Some of the trends impacting the packaging and prototyping market help make this an opportune time for PSPs.
A key trend is the move toward shorter runs within this sector. What’s behind the trend? “You can talk about trials, you can talk about brand owners wanting to update their brands, you can talk about the vertical segmentations of brands,” says Mark Sullivan, Product Director of Digital Printing for Presstek. “It’s all the reasons you see in print toward shorter print runs.”
Shorter runs are clearly an advantage for print service providers wanting to avail themselves of opportunities in the world of packaging, Sullivan says.
“They’re used to the fact that run lengths are decreasing,” he said. “So they may have an opportunity there because they’re set up for shorter-run lengths...A typical print service provider’s set up for much shorter run lengths than your typical converter.”
Eric Frank, Vice President of Marketing for KBA North America, explains the move toward shorter runs is also due to an increase in versioning. Instead of making a single package 100,000 times, 10 different packages are made 10,000 times. “For packagers, that means a press that is much more efficient, with shorter makeready times,” Frank says.
A second trend is in-line quality control systems, which are particularly important in pharmaceuticals, cosmetic packaging, and other high-end packaging work. In-line quality control systems yield brand consistency, and help ensure zero defects in the manufacturing of the packaging, Frank says. “Such systems measure color consistency and ensure flawless boxes throughout the run. This allows the print service provider to run without stopping, as the press can identify flaws automatically.”
Becoming a marketing service provider is where the opportunities can be found. “This translates into helping in box design, use of special effects to have packages stand out, and more efficient packaging for more efficient material use and filling of packages,” Frank says. “This can also include integration of social media concepts, QR codes, and other media in addition to the box, so the print provider can be seen as a total solution provider.”

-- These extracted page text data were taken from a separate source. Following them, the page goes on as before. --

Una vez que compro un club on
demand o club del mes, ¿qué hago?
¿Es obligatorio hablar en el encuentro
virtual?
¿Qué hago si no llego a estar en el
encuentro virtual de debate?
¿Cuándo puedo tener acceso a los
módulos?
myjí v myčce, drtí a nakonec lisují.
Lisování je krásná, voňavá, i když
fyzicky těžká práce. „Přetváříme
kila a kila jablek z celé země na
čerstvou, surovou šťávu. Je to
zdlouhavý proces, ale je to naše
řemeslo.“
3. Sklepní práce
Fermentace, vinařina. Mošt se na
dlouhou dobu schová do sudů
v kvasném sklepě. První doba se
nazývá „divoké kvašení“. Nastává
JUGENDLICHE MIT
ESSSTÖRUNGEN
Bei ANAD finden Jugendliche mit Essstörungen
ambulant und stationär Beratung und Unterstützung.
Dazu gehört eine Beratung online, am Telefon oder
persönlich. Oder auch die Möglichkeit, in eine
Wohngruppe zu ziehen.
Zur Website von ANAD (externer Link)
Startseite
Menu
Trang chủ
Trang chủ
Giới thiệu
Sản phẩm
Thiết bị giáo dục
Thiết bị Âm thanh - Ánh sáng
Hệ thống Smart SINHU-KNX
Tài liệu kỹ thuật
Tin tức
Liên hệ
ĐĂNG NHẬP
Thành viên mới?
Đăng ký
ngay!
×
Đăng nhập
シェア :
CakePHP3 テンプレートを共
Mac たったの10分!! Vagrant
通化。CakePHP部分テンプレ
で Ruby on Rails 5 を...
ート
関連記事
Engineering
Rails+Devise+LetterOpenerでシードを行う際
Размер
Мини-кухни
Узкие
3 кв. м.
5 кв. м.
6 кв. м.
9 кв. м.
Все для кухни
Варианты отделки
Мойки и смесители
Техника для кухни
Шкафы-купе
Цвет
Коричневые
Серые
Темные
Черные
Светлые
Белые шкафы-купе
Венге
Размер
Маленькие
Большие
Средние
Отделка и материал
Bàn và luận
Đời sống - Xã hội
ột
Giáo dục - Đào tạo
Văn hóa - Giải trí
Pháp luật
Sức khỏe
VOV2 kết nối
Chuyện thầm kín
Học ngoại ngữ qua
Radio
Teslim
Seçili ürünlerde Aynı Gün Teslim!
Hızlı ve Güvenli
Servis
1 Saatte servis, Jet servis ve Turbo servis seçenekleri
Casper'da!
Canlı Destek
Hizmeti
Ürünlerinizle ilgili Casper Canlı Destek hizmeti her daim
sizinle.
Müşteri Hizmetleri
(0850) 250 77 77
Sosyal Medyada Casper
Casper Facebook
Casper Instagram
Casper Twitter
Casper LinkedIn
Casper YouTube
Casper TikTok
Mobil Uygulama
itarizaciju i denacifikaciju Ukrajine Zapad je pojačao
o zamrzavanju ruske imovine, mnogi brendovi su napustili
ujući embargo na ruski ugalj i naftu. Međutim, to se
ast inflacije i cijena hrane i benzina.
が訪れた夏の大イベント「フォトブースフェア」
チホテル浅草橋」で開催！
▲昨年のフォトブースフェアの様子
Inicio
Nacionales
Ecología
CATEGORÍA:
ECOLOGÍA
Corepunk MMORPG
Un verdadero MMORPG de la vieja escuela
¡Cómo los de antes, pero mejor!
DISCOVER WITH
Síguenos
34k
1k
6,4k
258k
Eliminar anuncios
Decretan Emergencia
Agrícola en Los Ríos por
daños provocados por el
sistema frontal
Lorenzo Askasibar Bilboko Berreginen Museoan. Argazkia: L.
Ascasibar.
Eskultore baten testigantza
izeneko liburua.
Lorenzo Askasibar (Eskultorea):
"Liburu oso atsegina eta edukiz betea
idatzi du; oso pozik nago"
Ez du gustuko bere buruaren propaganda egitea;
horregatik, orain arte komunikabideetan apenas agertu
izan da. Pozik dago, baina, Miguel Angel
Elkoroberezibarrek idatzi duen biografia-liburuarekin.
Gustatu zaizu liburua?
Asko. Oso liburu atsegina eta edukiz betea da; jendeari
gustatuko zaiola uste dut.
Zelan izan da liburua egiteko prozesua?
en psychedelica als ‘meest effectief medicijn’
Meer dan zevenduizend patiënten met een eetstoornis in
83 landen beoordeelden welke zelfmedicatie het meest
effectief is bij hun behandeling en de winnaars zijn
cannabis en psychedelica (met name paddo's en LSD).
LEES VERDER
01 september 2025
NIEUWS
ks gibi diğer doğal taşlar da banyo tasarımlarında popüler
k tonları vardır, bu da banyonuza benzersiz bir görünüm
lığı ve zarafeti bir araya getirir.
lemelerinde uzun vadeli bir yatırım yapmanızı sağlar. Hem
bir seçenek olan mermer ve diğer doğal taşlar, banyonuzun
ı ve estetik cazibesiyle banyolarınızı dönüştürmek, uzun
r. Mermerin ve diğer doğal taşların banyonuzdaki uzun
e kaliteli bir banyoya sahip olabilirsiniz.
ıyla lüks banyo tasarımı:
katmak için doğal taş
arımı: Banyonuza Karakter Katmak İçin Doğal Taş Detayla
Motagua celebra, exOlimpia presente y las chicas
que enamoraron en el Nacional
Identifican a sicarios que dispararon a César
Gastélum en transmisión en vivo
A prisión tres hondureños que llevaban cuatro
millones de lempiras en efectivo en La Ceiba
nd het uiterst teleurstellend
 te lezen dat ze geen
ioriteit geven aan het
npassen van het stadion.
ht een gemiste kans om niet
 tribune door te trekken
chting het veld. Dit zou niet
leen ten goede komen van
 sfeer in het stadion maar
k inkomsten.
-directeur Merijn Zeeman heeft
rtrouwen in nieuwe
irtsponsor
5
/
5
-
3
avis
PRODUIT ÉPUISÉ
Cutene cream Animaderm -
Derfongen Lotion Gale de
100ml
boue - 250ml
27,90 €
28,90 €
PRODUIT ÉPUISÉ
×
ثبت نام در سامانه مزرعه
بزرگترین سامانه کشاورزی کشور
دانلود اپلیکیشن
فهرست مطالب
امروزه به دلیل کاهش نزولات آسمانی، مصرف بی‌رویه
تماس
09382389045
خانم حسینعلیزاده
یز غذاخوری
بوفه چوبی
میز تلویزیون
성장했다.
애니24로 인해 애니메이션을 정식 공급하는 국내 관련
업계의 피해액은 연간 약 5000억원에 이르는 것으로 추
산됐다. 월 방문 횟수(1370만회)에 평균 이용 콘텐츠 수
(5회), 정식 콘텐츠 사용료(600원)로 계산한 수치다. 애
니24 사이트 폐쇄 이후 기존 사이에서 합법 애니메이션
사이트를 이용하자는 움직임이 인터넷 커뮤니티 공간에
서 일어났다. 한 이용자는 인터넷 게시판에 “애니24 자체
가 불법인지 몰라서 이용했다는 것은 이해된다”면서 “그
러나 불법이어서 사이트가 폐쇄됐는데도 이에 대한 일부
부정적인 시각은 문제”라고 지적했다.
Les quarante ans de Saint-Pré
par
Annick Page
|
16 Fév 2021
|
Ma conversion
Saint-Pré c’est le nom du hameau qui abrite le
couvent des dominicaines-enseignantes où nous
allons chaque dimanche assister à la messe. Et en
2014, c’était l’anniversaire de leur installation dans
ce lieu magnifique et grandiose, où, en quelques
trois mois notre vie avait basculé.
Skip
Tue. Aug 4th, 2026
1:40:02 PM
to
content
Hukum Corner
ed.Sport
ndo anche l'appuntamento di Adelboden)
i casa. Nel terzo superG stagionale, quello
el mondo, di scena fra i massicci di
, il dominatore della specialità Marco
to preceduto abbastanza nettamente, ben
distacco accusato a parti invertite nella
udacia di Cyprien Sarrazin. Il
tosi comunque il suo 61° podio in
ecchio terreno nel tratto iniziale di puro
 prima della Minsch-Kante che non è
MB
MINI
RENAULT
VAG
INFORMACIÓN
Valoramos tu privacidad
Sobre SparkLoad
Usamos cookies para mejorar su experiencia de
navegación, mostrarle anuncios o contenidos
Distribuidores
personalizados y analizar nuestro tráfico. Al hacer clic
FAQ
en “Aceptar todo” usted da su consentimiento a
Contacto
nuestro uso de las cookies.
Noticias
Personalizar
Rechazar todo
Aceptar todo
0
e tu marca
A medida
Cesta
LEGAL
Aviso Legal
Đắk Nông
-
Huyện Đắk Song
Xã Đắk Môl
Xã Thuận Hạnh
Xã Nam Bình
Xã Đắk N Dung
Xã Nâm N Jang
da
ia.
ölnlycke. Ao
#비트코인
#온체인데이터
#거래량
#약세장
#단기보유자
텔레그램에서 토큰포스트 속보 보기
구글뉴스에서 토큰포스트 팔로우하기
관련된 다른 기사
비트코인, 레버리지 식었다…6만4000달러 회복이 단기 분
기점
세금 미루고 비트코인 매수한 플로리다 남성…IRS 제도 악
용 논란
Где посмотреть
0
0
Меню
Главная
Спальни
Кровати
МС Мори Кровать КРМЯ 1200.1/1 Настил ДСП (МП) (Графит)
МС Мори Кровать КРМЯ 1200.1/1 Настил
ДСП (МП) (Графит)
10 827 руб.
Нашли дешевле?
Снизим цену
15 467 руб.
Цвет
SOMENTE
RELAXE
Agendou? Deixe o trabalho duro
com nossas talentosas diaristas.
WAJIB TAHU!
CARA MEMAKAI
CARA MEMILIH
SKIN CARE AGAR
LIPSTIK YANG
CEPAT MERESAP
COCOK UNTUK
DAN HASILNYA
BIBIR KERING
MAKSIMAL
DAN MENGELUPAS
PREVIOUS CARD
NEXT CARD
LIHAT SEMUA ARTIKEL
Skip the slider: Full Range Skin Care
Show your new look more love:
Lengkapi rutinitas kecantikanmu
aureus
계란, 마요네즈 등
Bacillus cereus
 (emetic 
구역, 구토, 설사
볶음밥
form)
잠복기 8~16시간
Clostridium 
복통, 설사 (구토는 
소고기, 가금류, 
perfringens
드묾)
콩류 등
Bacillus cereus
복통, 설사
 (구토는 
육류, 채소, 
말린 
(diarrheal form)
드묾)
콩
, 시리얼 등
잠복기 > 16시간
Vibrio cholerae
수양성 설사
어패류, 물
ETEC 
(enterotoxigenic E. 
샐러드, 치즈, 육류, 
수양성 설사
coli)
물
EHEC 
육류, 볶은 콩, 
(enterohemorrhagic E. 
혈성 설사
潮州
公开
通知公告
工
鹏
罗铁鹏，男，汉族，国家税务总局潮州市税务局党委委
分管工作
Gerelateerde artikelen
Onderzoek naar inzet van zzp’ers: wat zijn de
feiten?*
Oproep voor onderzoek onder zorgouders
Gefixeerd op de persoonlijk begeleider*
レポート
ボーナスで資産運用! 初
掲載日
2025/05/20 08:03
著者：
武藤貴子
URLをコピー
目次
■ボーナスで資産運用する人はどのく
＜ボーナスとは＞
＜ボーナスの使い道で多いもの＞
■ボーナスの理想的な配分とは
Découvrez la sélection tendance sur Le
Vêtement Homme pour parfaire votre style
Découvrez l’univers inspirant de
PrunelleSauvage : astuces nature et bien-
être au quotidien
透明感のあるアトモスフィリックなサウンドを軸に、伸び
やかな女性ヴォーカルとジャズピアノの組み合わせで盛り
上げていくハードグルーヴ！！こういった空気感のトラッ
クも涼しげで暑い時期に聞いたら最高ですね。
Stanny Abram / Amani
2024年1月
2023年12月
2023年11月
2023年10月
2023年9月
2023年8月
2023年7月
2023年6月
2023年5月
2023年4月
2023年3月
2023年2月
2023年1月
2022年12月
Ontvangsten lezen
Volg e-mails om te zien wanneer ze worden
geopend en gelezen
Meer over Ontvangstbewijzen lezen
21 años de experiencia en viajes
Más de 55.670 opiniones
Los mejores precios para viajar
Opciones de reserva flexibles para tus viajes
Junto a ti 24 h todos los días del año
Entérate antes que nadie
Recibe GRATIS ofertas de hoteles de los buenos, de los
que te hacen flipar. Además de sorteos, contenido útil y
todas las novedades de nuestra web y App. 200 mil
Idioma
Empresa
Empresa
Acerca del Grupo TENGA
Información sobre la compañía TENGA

It’s not simple to enter this market, however, because the market is replete with what Frank calls, “industry titans and highly specialized packaging organizations. The best start is for traditional printers to partner with the highly specialized and independent organizations to ensure there’s a streamlined process.”
Both the traditional print provider and the packaging companies offer different services, but many corporations need both, he adds. “So by forming an alliance, there’s a gain of synergies, and it allows traditional printers to learn about the marketplace.”
If traditional printers enter the packaging market on their own, Frank adds, they must educate themselves about the opportunities through manufacturers and organizations like the Paperboard and Packaging Council (PPC). The council offers “training classes in everything from box manufacturing to sales to distribution,” Frank says.